This post contains my notes on the Zymo Research Protocol for Quick-DNA/RNA Microprep kit, and my extraction plan for this next week as I try to get enough RNA to get two more libraries (Day 9 infected (1), and Day 9 uninfected (2)).
Sample extraction plan:
Remaining Day 9 sample tubes (reminder: no temperature treatments were happening on Day 9):
- 39 uninfected (21 are listed as “M” for “mature”)
- 49 infected (all are “I” for “immature”)
I will start out by extracting 12 infected and 12 uninfected samples on my first extraction day (tomorrow or Thursday). I will use the Qubit to keep track of the yields.

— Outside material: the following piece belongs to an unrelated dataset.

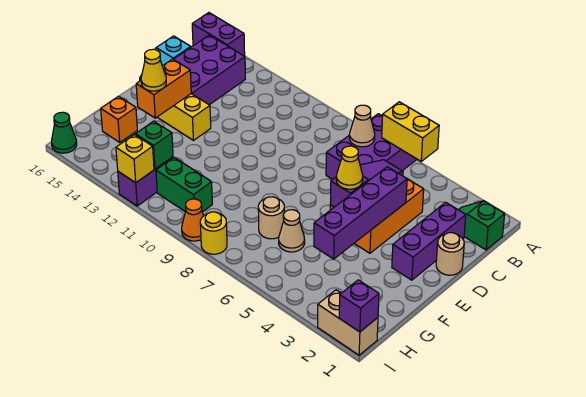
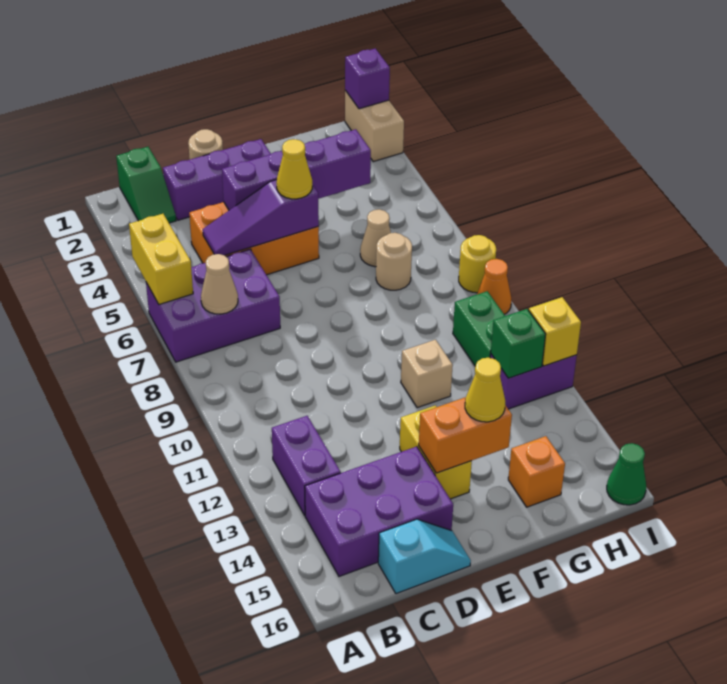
purple 1x2 brick [192,13,245,56] -> purple 1x2 brick moved to [272,416,341,515]
none -> tan 1x1 brick [401,340,453,408]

The next day I’ll do another 12 infected and 12 uninfected samples (Thursday or Friday). If there are still not high enough RNA yields, I’ll do another round of extractions of 12 infected and 12 uninfected (Friday).
Hopefully by next week I’ll have the ability to create two pooled libraries for Day 9: (1) infected Day 9, and (2) uninfected Day 9.
My samples are crab hemolymph (and Hematodinium spp.) cells. The samples were originally stored in RNAlater, then in Winter 2018, I spun them down, and saved the supernatant in other sample tubes.
- Add 96 ml 100% ethanol (or 104ml 95% ethanol) to the 24 ml DNA/RNA Wash Buffer concentrate
- Add 275 ul DNase/RNas-Free Water per vial to reconstitute the lyophilized DNase I at 1 U/ul. Mix by gentle inversion. Store frozen aliquots at -20C.
- Add 1040 ul Proteinase K Storage Buffer per vial to reconstitute the lyophilized Proteinase K at 20 mg/ml. Vortex to dissolve. Store at -20C.
Cells are already “pelleted”.
Resuspend cell pellet in DNA/RNA Lysis Buffer (400 ul).
- Transfer sample to a Zymo-Spin IC-XM Column in a Collection Tube and centrifuge (10,000 g for 30 sec)
- Add an equal volume (400 ul) of ethanol (95% or 100%) to the flow through and mix well. Transfer to a Zymo-Spin IC Column in a Collection Tube and centrigure (10,000 g for 30 sec). Discard flowthrough.
- Add 400 ul DNA/RNA Prep Buffer to the column and centrifuge (10,000 g 30 sec). Discard the flowthrough.
- Add 700 ul DNA/RNA Wash Buffer and centrifuge (10,000 g 30 sec). Discard flowthrough.
- Add 400 ul DNA/RNA Wash Buffer and centrifuge 10,000 g for 2 minutes to ensure the removal of the wash buffer. Carefully transfer column into a clean microcentrifuge tube.
- Add 15 ul DNase/RNase-Free Water directly to the column matrix. Let stand for 5 minutes, then centrifuge (10,000 g 30 sec) to elute RNA from column.
Use 1 ul on the Qubit to quantify RNA.
Place remainder of sample into -80 C.
Save Qubit results, input sample tube numbers, add date to master-qubit.xlsx, then
join sample_table.csv using this R script (081919-sample-qubit-master.Rmd). This will update the master qubit sample spreadsheet: master-qubit-sample.csv.